February 2018 was when I officially had that “Aha” moment of my nail career. I knew exactly what inspired me and what kind of artist I was. I got the opportunity to display my nail art in The Delaware Contemporary Museum. I was amongst 300 other artist that displayed their work. I created a piece named Nero Altair (Black Bird). It was a 12 piece collection of nail sets that showed each feeling I went through watching my husband go through his active addiction. I need depth in order to create. I need meaning, I need real passion, even as far pain to create. When creating Nero Altair that by far was the hardest piece of art that I have ever done. I was used to hearing other people’s stories in order to create, but hearing my own was very hard. It’s by far my best nail creation I have ever done.
I believe what makes me so successful is that I refuse to stop or give up. I’ve had failure after failure set back after setback, but I refuse to let go of my dream. Not many people can even say they’re living their dream.
I’ve learned that you need to fail in order to know what winning truly feels like. I’ve learned that all the things you ever dreamt about is on the other side of fear.
Any places to eat or things to do that you can share with our readers? If they have a friend visiting town, what are some spots they could take them to?

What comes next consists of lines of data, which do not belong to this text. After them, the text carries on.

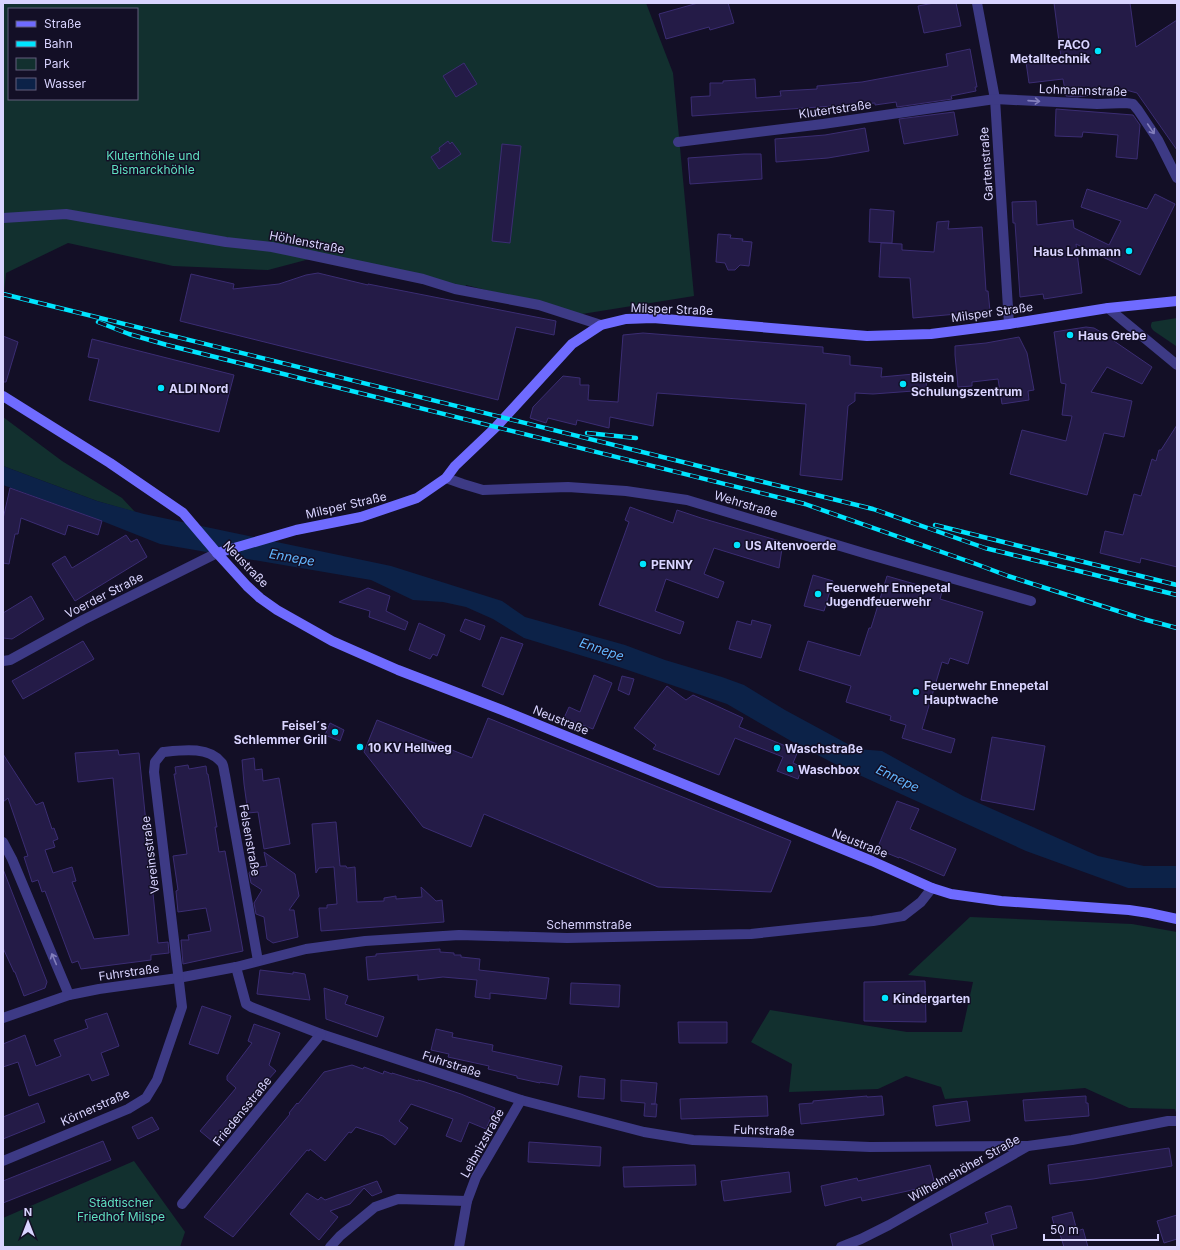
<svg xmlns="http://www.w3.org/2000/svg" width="1180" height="1250" font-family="Inter,sans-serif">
  <rect width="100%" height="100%" fill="#130f26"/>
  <g fill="#12302f" fill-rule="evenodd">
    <path d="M3,3H646L673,73L694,296L582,314L466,285L465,289L321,256L268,270L173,266L68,243L6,273L3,303ZM9,9H137V99H9Z"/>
    <path d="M1177,318V344L1176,346L1154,331C1151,328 1150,326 1152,322Z"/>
    <path d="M3,417L62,461L122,498L135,512L97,501L3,466Z"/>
    <path d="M970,917L1132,924L1177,932V1116L1175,1109L1129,1108L1085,1088L945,1099L941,1087L906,1076L878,1089L789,1092L792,1064L751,1042L770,1010L907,1032H962L973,982L908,975Z"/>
    <path d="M134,1161L185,1232L180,1247H3V1218Z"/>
  </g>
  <path fill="#0c2248" d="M3,466L97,501L144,514L391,566L502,601L525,617L625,645L665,660L722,677L744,685L785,710L857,749L882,751L963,796L1098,856L1144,866H1177V888H1128L1026,851L835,764L791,741L727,704L619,667L524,638L493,619L466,607L443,602L413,600L371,580L160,544L102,521L3,485Z"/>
  <g fill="#241b47" stroke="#3b2d73">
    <path d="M698,3H728L734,23L710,30L709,27L666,39L659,14Z"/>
    <path d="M934,3H956L961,26L924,33L918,6Z"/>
    <path d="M1054,3H1130L1136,47L1177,20V150L1137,93L1126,90L1077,97L1066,96L1063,79L1029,83L1026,62L1061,57Z"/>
    <path d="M970,49L977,87H975L976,91L951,96L952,99L897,107L896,102L875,105V103L692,116L691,97L710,96V83H723V81L755,79L756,98L781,96L780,91L817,89V86L862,82L948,66L946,54Z"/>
    <path d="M464,63L477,84L456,97L443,76Z"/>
    <path d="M1056,109L1133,115L1140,125L1137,159L1116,157L1118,135L1083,132L1082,137L1055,136Z"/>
    <path d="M954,112L958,135L904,144L899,119Z"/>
    <path d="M865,128L869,151L828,158L776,162L775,139L825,135Z"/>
    <path d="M448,141L450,144L452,142L461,154L439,169L431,157L440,151L439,148Z"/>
    <path d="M502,144L521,146L510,243L492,241Z"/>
    <path d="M744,154H761L762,179L690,184L688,158Z"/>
    <path d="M1087,189L1147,209L1155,194L1175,204L1140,275L1076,244L1082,293L1044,299L1043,294L1020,297L1015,223H1013L1012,202L1036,201L1037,225L1073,220L1074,228L1109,245L1121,221L1081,207Z"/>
    <path d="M870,209L894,211L892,243L869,242Z"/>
    <path d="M949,221L948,229L982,227L986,291H988L990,311L913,318L910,278L879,277L881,243L902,244V250L934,252L937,222Z"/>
    <path d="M718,234L731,235L730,238L743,239L742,241L752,242L749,266L740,265L735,270H728L725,263L716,262Z"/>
    <path d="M318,273L368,285V284L556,321L554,335L516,327L498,400L180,321L191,274L234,284L233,289L279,284L306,275Z"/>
    <path d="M1086,327L1094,328L1115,340L1114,341L1152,367L1142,384L1107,367L1091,392L1132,401L1124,437L1104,433L1087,495L1010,474L1022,430L1066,441L1072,416L1062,415L1066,384L1061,383L1054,332Z"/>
    <path d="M643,333L823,347V353L850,356V365L882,368L881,377L925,373L927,390L873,394L855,393V401L848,406L842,480L800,475L806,404L657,393L653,426L610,417L609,428L577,420L576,425L548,418L546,423L530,418L533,407L563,376L580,378V385H589L588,400L618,402L623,335Z"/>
    <path d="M3,336L18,342L6,382H3Z"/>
    <path d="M1019,337L1027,353L1034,390L1028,391L1029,400L1002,404L998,379L972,382V386L958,387L955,355V346L986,343Z"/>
    <path d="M92,339L234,375L219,432L89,400L99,359L88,357Z"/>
    <path d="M1177,425V567L1141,558L1140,563L1100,553L1105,531L1123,535L1134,494L1141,496L1152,459L1156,461L1159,450H1161Z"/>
    <path d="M10,488L102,521L98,535L68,525L65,535L21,518L18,534H15L9,564L3,563V519Z"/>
    <path d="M630,507L673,523L677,510L701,518L783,542L779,568L714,548L704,574L724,582L718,598L666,579L655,611L684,622L680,634L599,605L629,522L625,520Z"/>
    <path d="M126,535L131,542L137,539L147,557L75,601L52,564L65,556L72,568Z"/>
    <path d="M813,575L833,581L824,611L804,606Z"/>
    <path d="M887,576L942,592L940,599L983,612L968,664L950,658L948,664L942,662L922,729L955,739L951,753L902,738L906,725L890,720L891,716L846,702L851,686L799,670L808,641L860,656L869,628H871Z"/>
    <path d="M368,588L390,596L386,611L408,622L405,630L369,617L370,611L339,602Z"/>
    <path d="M31,596L44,619L12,639L3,638V613Z"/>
    <path d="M465,619L485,626L480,640L460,631Z"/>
    <path d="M752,620L771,625L761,658L729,649L737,621L751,625Z"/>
    <path d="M419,623L445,635L437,656L433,654L430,659L409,650Z"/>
    <path d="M501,637L523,644L503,695L482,686Z"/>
    <path d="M83,641L94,659L23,699L12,681Z"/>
    <path d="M594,675L612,683L593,729L564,718L569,707L580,712Z"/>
    <path d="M622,676L634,679L629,695L618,690Z"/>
    <path d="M667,686L686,700L693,695L743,718L739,727L798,751L793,763L802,767L798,779L777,771L783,757L735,738L719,775L653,749L656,745L634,728Z"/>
    <path d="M488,718L791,841L771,892L658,887L484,814L471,847L423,827L364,752L377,720L472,758Z"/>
    <path d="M330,723L344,730L340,741L325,735Z"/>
    <path d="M992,737L1045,746L1034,810L981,800Z"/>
    <path d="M118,750L119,755L139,753L158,943L168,942L169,953L151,955V960L81,969L78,961L72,963L45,891L42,892L38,880L32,882L24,857L28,856L8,798L3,802V754L36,805L43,802L52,829L54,828L58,839L53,841L55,847L45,850L53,873L72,867L76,881L72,882L94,939L129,935L113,778L78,782L75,753Z"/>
    <path d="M254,758L255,770L262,769L263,781L279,778L290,844L264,849L258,812L248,813L244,784L242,760Z"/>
    <path d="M188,765L189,769L206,766L207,774H208L217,827H215L219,852L225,851L243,951L183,964L181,940H189L188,935L211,931L206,908L178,912L176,891L178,890L173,856L187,854L174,774H176L175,767Z"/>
    <path d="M897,801L919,809L910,829L956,849L944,876L899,857V858L877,849Z"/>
    <path d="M336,822L340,866H346L347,868L355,867L357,902L384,901V898L396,896V899L422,897L421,887L436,901L442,900L444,922L321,931L319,908H327V905L337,904L334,867L319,868L316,873L312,824Z"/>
    <path d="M264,852L295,874L299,896L289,910H294L298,937L273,943L267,939L264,917L256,914L254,903L262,890L251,883L249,873L253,868L267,866Z"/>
    <path d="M3,869L47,982L45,988L24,996L15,972H14L3,948Z"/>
    <path d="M440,949V952L454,953V955H461V957L480,959L479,970L549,978L546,999L490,993V999L475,997L477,980L443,977L418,980V975L368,980L366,957L376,956V954Z"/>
    <path d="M260,970L293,974V972L305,974L310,1000L257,994Z"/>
    <path d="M925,981L926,1022L864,1021V982Z"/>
    <path d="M571,983L620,985L619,1007L570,1004Z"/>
    <path d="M324,988L348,996L345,1004L384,1017L377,1037L326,1019Z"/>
    <path d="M202,1006L231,1016L218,1054L189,1044Z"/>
    <path d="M107,1013L119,1046L101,1053L109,1075L92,1081L89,1074L29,1096L18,1062L3,1067V1044L25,1035L36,1066L61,1056L54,1040L88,1028L85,1020Z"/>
    <path d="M678,1022H727V1043H679Z"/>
    <path d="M254,1024L280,1033L269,1065L276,1071L258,1091L261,1094L218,1146L200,1131L236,1088L227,1080V1076L252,1043L248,1041Z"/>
    <path d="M436,1029L453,1033L452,1037L493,1045L492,1051L562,1066L558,1085L540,1082V1083L517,1078V1076L488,1069L489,1066L448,1057L449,1054L431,1050Z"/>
    <path d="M352,1065L363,1069L364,1067L383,1074L384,1071L392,1074V1073L418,1081V1080L425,1082L461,1094L495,1108L486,1129L469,1122L461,1142L446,1136L453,1119L411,1104L399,1121L408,1128L395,1145L383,1136L356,1127L351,1133L349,1132L325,1161L310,1149L309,1151L307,1150L233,1237L204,1217L290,1114L289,1113L297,1103L298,1104L324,1072Z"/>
    <path d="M580,1076L605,1079L604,1099L578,1097Z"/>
    <path d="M621,1080L657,1083L655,1104H651H657L656,1117L644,1116L645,1103L621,1101Z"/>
    <path d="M767,1096L768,1116L681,1119L680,1099Z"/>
    <path d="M867,1096V1097L882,1096L884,1115L801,1124L799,1104L813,1103V1101Z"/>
    <path d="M1086,1096V1103H1088L1089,1116L1025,1121L1023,1100Z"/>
    <path d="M967,1101L970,1121L936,1126L933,1106Z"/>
    <path d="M38,1103L45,1122L3,1139V1117Z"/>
    <path d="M152,1117L159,1129L138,1139L132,1127Z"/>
    <path d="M103,1141L111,1160L3,1203V1181Z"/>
    <path d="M529,1142L601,1147L600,1166L528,1162Z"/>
    <path d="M1169,1148L1172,1166L1093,1179L1050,1184L1048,1165Z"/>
    <path d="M695,1165L696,1185L624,1187L623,1167Z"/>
    <path d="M930,1165L935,1185L862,1201L861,1197L825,1206L821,1186L857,1178L858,1181Z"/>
    <path d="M789,1172L791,1192L724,1201L721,1181Z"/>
    <path d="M377,1181L382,1192L372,1196L364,1188L350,1204L330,1211L338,1217L319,1240L290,1214L307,1193L318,1200L321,1197L325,1200Z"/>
    <path d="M1007,1206H1011L1017,1228L991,1235L994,1247H953L950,1234L988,1223L985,1213Z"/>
    <path d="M1072,1212L1077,1231L1083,1229L1088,1247H1064L1059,1231L1056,1232L1052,1217Z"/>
    <path d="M1177,1215V1239L1164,1243L1157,1221Z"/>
  </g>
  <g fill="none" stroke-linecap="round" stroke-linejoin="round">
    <g stroke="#3d3a85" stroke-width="10">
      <path d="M977,3L995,99L1009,324"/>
      <path d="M678,142L823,124L995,99L1097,104L1126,103L1133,104L1138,110L1158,140L1177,178"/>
      <path d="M3,218L66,214L226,242L272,247L423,279L455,289L539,305L601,325"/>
      <path d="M1108,308L1177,365"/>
      <path d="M446,478L463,484L483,490L568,487L626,491L687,500L867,554L1031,601"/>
      <path d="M3,661L10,660L83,620L217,553"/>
      <path d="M3,842L12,859L69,995"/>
      <path d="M236,967L246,1004L251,1007L321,1034L521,1100L644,1132L693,1140L870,1147L1028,1146"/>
      <path d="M3,1018L69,995L99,989L178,978L236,967L306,949L365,941L459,935L567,938L751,934L873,921L903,916L921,902L932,888"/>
      <path d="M3,1161L128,1109L146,1098L157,1080L182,1007L154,772L155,762L163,752C182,750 209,746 222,763C224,766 224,772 225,775L258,961"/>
      <path d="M182,1204L321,1034"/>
      <path d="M330,1247L340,1236L375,1207L398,1199L467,1201"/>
      <path d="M459,1247L467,1201L476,1177L521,1100"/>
      <path d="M841,1247L861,1239L889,1225L1028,1146L1072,1140L1168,1121H1177"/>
    </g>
    <g stroke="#6f6bff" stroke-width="10">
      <path d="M3,396L110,463L183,513L217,553L247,586L260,598L277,610L332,641L398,670L502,710L872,861L932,888L951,894L1001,901L1129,910L1149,913L1177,919"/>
      <path d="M217,553L296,530L361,517L417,498L446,478L455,466L496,427L572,344L601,325L626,319L653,318L867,336L931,334L1009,324L1108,308L1177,301"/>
    </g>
    <defs>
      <g id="rail">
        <path d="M3,294L873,509L985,548L1177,595"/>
        <path d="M98,322L129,334L167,345L805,504L976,564L1008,576L1143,619L1177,628"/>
        <path d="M587,433L636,438"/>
        <path d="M935,525L1177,585"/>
      </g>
    </defs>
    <use href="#rail" stroke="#00e5ff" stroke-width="4.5"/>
    <use href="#rail" stroke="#130f26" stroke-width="3" stroke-dasharray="9" stroke-linecap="butt"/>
  </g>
  <defs><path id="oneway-shaft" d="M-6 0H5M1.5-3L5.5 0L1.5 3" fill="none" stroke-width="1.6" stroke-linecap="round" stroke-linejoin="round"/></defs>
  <g stroke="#837fbc">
    <use href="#oneway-shaft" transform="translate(1034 101) rotate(4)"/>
    <use href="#oneway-shaft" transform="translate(1151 129) rotate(56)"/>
    <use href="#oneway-shaft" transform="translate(54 959) rotate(-113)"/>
  </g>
  <g fill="#00e5ff" stroke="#130f26" stroke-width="1.5">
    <circle cx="1098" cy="51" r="4"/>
    <circle cx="1129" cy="251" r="4"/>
    <circle cx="1070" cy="335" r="4"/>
    <circle cx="903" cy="384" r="4"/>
    <circle cx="161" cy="388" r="4"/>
    <circle cx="737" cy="545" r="4"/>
    <circle cx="643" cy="564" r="4"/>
    <circle cx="818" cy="594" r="4"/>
    <circle cx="916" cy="692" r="4"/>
    <circle cx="335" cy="732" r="4"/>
    <circle cx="360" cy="747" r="4"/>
    <circle cx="777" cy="748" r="4"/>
    <circle cx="790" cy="769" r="4"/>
    <circle cx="885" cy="998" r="4"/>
  </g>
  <g text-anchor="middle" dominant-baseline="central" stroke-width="3" stroke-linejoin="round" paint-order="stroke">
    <g font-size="12" font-weight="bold" fill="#d9d4ff" stroke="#130f26" text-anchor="start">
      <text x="1090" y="44" text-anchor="end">FACO<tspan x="1090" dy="14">Metalltechnik</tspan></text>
      <text x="1121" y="251" text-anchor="end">Haus Lohmann</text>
      <text x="1078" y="335">Haus Grebe</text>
      <text x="911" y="377">Bilstein<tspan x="911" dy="14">Schulungszentrum</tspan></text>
      <text x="169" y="388">ALDI Nord</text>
      <text x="745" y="545">US Altenvoerde</text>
      <text x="651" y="564">PENNY</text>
      <text x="826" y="587">Feuerwehr Ennepetal<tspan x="826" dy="14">Jugendfeuerwehr</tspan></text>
      <text x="924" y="685">Feuerwehr Ennepetal<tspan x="924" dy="14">Hauptwache</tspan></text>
      <text x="327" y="725" text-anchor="end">Feisel´s<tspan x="327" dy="14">Schlemmer Grill</tspan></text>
      <text x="368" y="747">10 KV Hellweg</text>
      <text x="785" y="748">Waschstraße</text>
      <text x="798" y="769">Waschbox</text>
      <text x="893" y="998">Kindergarten</text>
    </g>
    <g font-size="12" fill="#d9d4ff" stroke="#130f26">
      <text transform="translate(1083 90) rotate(2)">Lohmannstraße</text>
      <text transform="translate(835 109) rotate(-8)">Klutertstraße</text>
      <text transform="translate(986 164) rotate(-94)">Gartenstraße</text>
      <text transform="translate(307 242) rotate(11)">Höhlenstraße</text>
      <text transform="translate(672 309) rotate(2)">Milsper Straße</text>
      <text transform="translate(992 312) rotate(-8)">Milsper Straße</text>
      <text transform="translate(746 504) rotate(17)">Wehrstraße</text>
      <text transform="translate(346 505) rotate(-13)">Milsper Straße</text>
      <text transform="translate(246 564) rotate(46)">Neustraße</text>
      <text transform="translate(104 595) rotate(-27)">Voerder Straße</text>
      <text transform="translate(561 720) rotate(22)">Neustraße</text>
      <text transform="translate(250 840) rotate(80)">Felsenstraße</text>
      <text transform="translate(860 843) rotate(22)">Neustraße</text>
      <text transform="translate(150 855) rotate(-97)">Vereinsstraße</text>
      <text x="589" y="924">Schemmstraße</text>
      <text transform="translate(129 972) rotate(-8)">Fuhrstraße</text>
      <text transform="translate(452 1064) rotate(18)">Fuhrstraße</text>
      <text transform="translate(95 1107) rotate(-24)">Körnerstraße</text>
      <text transform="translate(242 1111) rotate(-51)">Friedensstraße</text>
      <text transform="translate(764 1130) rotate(2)">Fuhrstraße</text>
      <text transform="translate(482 1143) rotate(-61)">Leibnizstraße</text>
      <text transform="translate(964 1168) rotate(-29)">Wilhelmshöher Straße</text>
    </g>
    <g font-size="12" fill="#5fe0c0" stroke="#130f26">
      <text x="153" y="155">Kluterthöhle und<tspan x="153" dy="14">Bismarckhöhle</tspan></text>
      <text x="121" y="1202">Städtischer<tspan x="121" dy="14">Friedhof Milspe</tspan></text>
    </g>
    <g font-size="13" font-style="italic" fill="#62b6ff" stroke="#130f26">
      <text transform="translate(292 557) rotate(10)">Ennepe</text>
      <text transform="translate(602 649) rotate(19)">Ennepe</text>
      <text transform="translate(898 778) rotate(26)">Ennepe</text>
    </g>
  </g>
  <rect width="1180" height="1250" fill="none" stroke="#d9d4ff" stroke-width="8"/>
  <rect x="8" y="8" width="130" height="92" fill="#130f26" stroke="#625e7d"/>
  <rect x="16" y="21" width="20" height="6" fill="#6f6bff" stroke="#625e7d"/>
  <text x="44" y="28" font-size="12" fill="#d9d4ff">Straße</text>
  <rect x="16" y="41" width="20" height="6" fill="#00e5ff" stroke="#625e7d"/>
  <text x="44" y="48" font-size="12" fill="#d9d4ff">Bahn</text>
  <rect x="16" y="58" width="20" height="12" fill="#12302f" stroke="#625e7d"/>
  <text x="44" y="68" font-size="12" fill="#d9d4ff">Park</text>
  <rect x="16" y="78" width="20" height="12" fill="#0c2248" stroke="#625e7d"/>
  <text x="44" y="88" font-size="12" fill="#d9d4ff">Wasser</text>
  <g transform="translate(28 1222)" stroke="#130f26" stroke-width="3" paint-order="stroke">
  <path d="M0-3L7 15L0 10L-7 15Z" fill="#d9d4ff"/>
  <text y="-6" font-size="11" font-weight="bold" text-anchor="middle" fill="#d9d4ff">N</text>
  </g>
  <path d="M1044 1234v6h114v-6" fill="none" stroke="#d9d4ff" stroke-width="2"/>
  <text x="1050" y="1234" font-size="12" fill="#d9d4ff" stroke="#130f26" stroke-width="3" paint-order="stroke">50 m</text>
</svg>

First stop in coming DE we would need to stop for sushi at Toba. The have the best sushi around, hands down. Your plate is always beautifully arranged. Then a nice shopping trip down in Lewes at the Outlets. Then relax at the beach while we’re there. While visiting you definitely need to check out the nice trails at Brecknock. That’s definitely my go to spot to hangout and chill. Then to top it off a fun little weekend trip to NYC. That’s the best thing about Delaware it’s so close to everything 2-3 hours you can be in DC, NYC, or Philly.
Who else deserves some credit and recognition?
Having faith has gotten me through my success as a Nail Artist and a business owner. If it wasn’t for Jesus I really can’t say if I would be in the same position I am today. They don’t tell you the challenges and defeats you’ll face when becoming an entrepreneur. Nor is it a norm to see on social media people’s failures. Part of being successful is failing a lot. Having faith in Jesus is a necessity to help me navigate those failures. There have been times I felt like giving up and having that faith just to hold on to was a sense of comfort.